IEC TR 63038: Video Analytics Performance Testing for Digital Video Monitoring

1. Introduction to IEC TR 63038

IEC TR 63038 provides a standardized framework for evaluating the performance of video analytics systems in digital video monitoring applications. As video surveillance deployments grow exponentially — from smart city traffic management to retail footfall analytics — the need for objective, repeatable performance metrics becomes paramount. This technical report defines test scenarios, ground-truth annotation methodologies, and statistical reporting conventions for object detection, classification, tracking, and event recognition.

The standard introduces the concept of “operational equivalence” — a detection at 90% confidence in clear daylight is not equivalent to the same confidence level in low-light fog conditions. Performance must be reported per environmental condition.

TR 63038 covers four core analytic tasks: (1) object detection (bounding box output), (2) object classification (label assignment), (3) multi-object tracking (ID preservation across frames), and (4) event detection (loitering, line-crossing, abandoned object). Each task has dedicated metrics, test datasets, and minimum reporting requirements.

2. Test Methodology and Key Metrics

2.1 Performance Metrics

The standard mandates reporting of the following metrics for every analytics evaluation:

Metric	Definition	Reporting Requirement
Precision	TP / (TP + FP)	Per object class, per condition
Recall	TP / (TP + FN)	Per object class, per condition
F₁ Score	2 · (Precision · Recall) / (Precision + Recall)	Harmonic mean, overall and per class
MOTA	Multiple Object Tracking Accuracy	For tracking scenarios only
Processing Latency	Frame-in to result-out delay	P₅₀, P₉₅ in milliseconds
Throughput	Frames processed per second	At native resolution

Engineering insight: MOTA is considerably more sensitive to ID switches than to missed detections. In crowded scenes (e.g., 50+ people in a metro platform), a tracker with high recall but frequent ID reassignments will score poorly on MOTA. For real-world deployment, weigh MOTA against end-user tolerance for ID flicker.

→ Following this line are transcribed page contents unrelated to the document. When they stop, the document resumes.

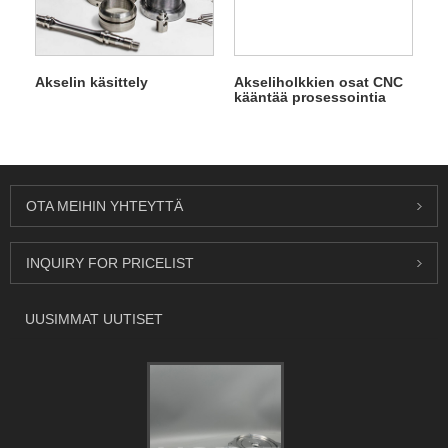
Akselin käsittely
Akseliholkkien osat CNC
kääntää prosessointia
OTA MEIHIN YHTEYTTÄ
INQUIRY FOR PRICELIST
UUSIMMAT UUTISET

2.2 Test Dataset Requirements

TR 63038 specifies that test datasets must include at least 10,000 annotated frames per task, with a minimum of 500 frames per environmental condition (daylight, low-light, rain, fog, night-infrared). The annotation format is based on a modified COCO JSON schema, extended with temporal fields (track_id, occlusion_flag, confidence). Ground-truth accuracy must be ≥ 99% at the pixel level for bounding boxes and ≥ 99.5% for classification labels.

A common pitfall: using training data as test data. The standard explicitly requires that test datasets be independent of training datasets, with no overlap in scene geometry, camera vantage points, or subject identities. Contaminated evaluation is the leading cause of overoptimistic performance claims in vendor datasheets.

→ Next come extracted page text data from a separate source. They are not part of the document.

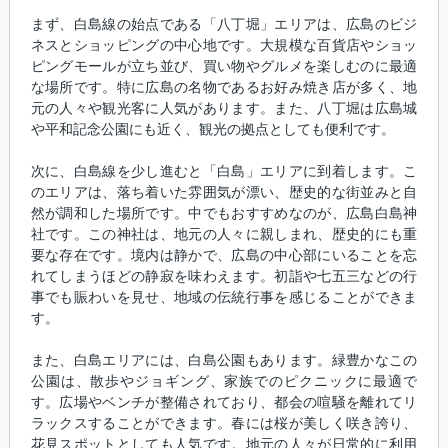
まず、白島線の始点である「八丁堀」エリアは、広島のビジ
ネスとショッピングの中心地です。大規模な百貨店やショッ
ピングモールが立ち並び、買い物やグルメを楽しむのに最適
な場所です。特に広島の名物であるお好み焼き店が多く、地
元の人々や観光客に人気があります。また、八丁堀は広島城
や平和記念公園にも近く、観光の拠点としても便利です。
次に、白島線を少し進むと「白島」エリアに到着します。こ
のエリアは、落ち着いた雰囲気が漂い、歴史的な街並みと自
然が調和した場所です。中でもおすすめなのが、広島白島神
社です。この神社は、地元の人々に親しまれ、歴史的にも重
要な存在です。境内は静かで、広島の中心部にいることを忘
れてしまうほどの静寂を味わえます。初詣や七五三などの行
事でも賑わいを見せ、地域の伝統行事を感じることができま
す。
また、白島エリアには、白島公園もあります。緑豊かなこの
公園は、散歩やジョギング、家族でのピクニックに最適で
す。広場やベンチが整備されており、都会の喧騒を離れてリ
ラックスすることができます。春には桜が美しく咲き誇り、
花見スポットとしても人気です。地元の人々が日常的に利用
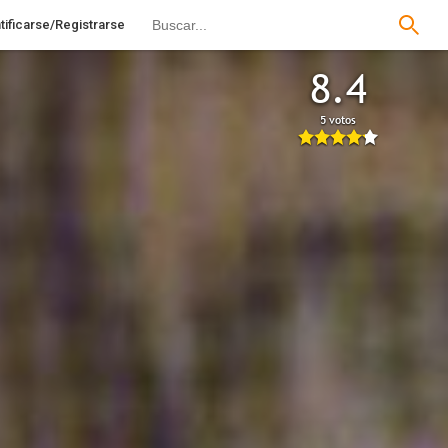
tificarse/Registrarse
8.4
5 votos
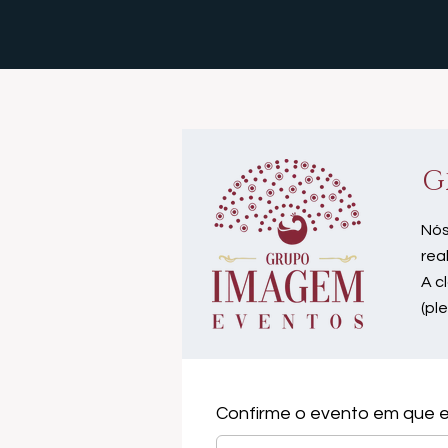
G
Nós
rea
A c
(pl
Confirme o evento em que e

3. Deployment Considerations and Future Trends

Video analytics performance under the TR 63038 framework is highly dependent on edge-device compute capability. A typical deep learning accelerator (e.g., NVIDIA Jetson Orin, Hailo-8, Intel Movidius) can achieve 30-60 FPS on lightweight object detection networks (YOLOv8n, MobileNet-SSD) at 1080p resolution. The standard recommends reporting performance at the target deployment resolution rather than at the training resolution, as downscaling artifacts significantly affect small-object recall.

Field experience reveals that camera auto-exposure adaptation time (1-3 seconds after a scene change) causes a burst of false positives as the analytics algorithm adjusts to the new exposure. For security-critical applications, implement a “settling delay” that suppresses analytics output for the first 2 seconds after an exposure change, as recommended by TR 63038 Annex C.

Looking forward, the IEC is considering a second edition that incorporates neural network robustness testing (adversarial patch attacks) and privacy-preserving analytics evaluation (on-device inference vs. cloud-based). The foundational metrics framework defined in TR 63038 will remain central to these future extensions.

4. Frequently Asked Questions

Q: Is IEC TR 63038 applicable to thermal imaging cameras?
A: Yes. The metrics and methodology apply to any imaging modality (visible, thermal, multi-spectral). The test datasets must be captured with the target sensor type.

Q: How does the standard define false positive vs. false negative in crowded scenes?
A: An IoU (Intersection over Union) threshold of 0.5 is used to match detections to ground truth. A detection with IoU < 0.5 to any ground-truth box is a false positive; a ground-truth box with no matching detection is a false negative. In crowded scenes with heavy occlusion, the standard permits a relaxed threshold of 0.3.

Q: What is the recommended annotation tool for generating TR 63038 compliant datasets?
A: The standard does not mandate a specific tool, but CVAT (Computer Vision Annotation Tool) and Labelbox are commonly used. Both support the extended COCO JSON format required for temporal annotation fields.

Q: Can TR 63038 metrics be used for facial recognition evaluation?
A: Not directly. Facial recognition falls under separate standards (ISO/IEC 19795 series). TR 63038 focuses on object-level analytics (people, vehicles) and does not address identification or verification accuracy.